6. How do you build leadership capacity in a large enterprise?

I have always believed that the best way to teach others is through “Leading by Example.” The culture and values at New Retail Ethos start with my consistent actions and behaviors. I am extremely vigilant in ensuring that I am always acting from a place of respect, humility, compassion, empathy, kindness, and decency. I continue to improve my self-awareness and discernment skill sets by seeking feedback from other Founders & CEOs, C-suite leaders, and many different positions throughout the company. I created an internal advisory board that contains leaders from every level within the company which meets monthly.

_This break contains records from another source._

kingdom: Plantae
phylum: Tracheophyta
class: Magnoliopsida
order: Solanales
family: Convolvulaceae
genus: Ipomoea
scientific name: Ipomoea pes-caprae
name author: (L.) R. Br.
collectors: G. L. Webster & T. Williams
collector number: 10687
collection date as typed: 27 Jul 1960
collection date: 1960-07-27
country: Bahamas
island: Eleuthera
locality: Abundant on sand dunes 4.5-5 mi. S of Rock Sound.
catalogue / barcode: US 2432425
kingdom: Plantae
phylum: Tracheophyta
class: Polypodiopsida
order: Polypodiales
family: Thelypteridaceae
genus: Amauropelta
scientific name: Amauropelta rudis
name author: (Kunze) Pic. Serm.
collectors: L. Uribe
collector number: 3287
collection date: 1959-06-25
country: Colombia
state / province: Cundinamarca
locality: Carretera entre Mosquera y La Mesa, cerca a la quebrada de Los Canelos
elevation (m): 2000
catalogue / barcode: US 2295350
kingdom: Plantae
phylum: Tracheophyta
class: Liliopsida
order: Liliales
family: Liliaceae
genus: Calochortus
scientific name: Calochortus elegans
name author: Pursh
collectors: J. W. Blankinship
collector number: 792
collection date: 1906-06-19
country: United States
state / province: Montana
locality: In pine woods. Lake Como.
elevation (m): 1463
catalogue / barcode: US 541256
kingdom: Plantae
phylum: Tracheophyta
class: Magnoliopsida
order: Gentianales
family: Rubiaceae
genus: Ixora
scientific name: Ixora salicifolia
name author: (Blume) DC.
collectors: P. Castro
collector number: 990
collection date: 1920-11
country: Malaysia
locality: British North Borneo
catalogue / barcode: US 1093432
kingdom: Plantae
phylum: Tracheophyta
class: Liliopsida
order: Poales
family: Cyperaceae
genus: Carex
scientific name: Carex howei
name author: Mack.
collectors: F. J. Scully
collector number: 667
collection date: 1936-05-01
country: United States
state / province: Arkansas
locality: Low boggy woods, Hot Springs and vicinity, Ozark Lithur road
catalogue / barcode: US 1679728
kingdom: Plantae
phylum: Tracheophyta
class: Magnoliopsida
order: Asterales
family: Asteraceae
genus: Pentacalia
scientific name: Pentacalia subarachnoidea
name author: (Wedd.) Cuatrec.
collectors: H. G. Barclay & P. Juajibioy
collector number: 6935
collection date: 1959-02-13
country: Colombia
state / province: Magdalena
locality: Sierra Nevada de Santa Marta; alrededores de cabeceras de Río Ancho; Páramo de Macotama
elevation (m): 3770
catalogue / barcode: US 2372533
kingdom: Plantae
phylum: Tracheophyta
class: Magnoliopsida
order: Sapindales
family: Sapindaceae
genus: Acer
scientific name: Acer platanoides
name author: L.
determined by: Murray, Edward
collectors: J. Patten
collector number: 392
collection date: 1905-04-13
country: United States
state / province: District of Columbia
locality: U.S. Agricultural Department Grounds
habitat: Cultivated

A true Servant Leader does not micromanage or undermine their employees. New Retail Ethos provides a thorough onboarding program that consists of a “Buddy System” until they are completely confident in their roles and responsibilities. I ensure that each employee has autonomy, trust, and purpose. I have found that when you treat people with respect, kindness, and autonomy they usually become Raving Fans of your brand.

I created a few axioms that allow me to remain a razor-focused on my responsibility as the Founder and CEO:

1. “An Even Exchange of Energy.”

2. “Fairness is the Currency of Decency.”

3. “Confidence is Built, Not Given.”

4. “Kindness is a Universal Language that Everyone Understands.”

7. What is one meaningful story that comes to mind from your time as a CEO or executive of a large enterprise so far?

When I was the Vice president of Innovation, we were going to have to layoff many employees due to decreased revenue. I had a meeting with our CEO and asked for one month to improve our revenue situation, to which he agreed. I proposed a challenge to our sales team that we needed to land a billion-dollar client this month. Moreover, the employees had no idea about how dire our situation was. I was able to “tap into “each employee and bring out the best version of themselves, In doing so, each employee was hyper-focused on the task at hand and we were able to secure a 4-billion-dollar client.

This collaborative team effort brought joy and happiness to my heart. We were able to come together as a team to achieve this herculean accomplishment. Furthermore, we never had to lay off one employee throughout my tenure.